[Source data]
========

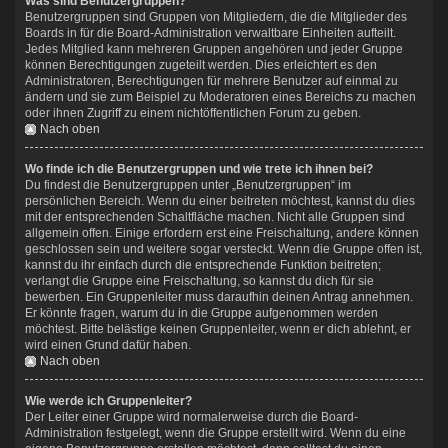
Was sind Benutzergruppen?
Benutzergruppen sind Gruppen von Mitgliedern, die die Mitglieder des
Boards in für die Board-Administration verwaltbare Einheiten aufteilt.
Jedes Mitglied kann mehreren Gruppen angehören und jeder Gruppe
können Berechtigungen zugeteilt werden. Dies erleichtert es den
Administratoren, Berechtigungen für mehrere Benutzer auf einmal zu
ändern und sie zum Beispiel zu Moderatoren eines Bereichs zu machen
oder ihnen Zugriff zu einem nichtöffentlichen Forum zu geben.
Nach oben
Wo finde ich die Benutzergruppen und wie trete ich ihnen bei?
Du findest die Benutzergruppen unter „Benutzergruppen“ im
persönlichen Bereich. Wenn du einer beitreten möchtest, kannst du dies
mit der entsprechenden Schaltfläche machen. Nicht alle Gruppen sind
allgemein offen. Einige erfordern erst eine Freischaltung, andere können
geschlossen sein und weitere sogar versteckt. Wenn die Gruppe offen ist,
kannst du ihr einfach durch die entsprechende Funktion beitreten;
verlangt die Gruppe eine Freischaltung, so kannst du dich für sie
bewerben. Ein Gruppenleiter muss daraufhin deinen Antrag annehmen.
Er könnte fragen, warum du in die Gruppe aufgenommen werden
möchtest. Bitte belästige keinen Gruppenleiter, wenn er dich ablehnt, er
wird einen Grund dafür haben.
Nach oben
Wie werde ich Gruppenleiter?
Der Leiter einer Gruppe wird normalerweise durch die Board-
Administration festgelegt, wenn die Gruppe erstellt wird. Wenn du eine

========

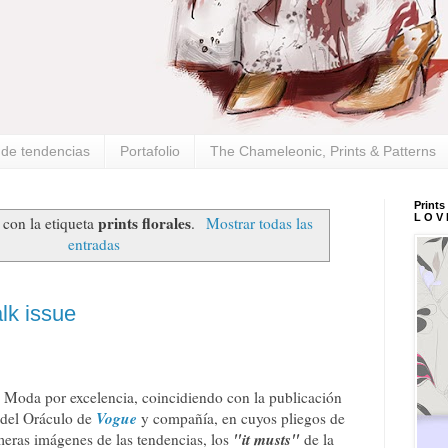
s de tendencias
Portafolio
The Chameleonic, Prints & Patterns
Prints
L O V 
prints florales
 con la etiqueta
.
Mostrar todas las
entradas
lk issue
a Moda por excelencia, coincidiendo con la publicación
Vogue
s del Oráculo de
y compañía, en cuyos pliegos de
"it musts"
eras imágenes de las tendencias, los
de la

========

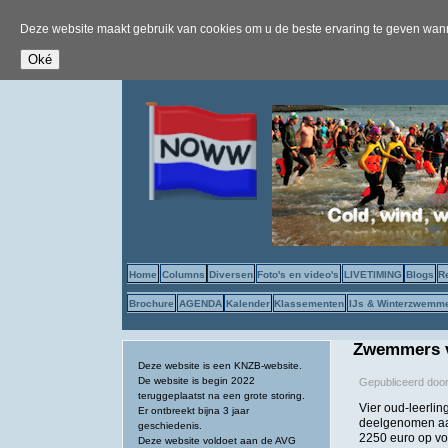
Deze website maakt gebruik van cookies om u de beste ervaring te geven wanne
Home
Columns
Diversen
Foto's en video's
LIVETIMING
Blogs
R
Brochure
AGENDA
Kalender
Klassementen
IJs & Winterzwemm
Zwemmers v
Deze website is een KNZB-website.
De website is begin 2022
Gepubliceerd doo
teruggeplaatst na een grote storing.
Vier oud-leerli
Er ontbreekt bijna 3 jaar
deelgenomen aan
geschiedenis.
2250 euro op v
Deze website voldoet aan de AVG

========

From the data above, copy each line where the string "Deze" appears.

Reply to the exercise
Deze website maakt gebruik van cookies om u de beste ervaring te geven wanne
Deze website is een KNZB-website.
Deze website voldoet aan de AVG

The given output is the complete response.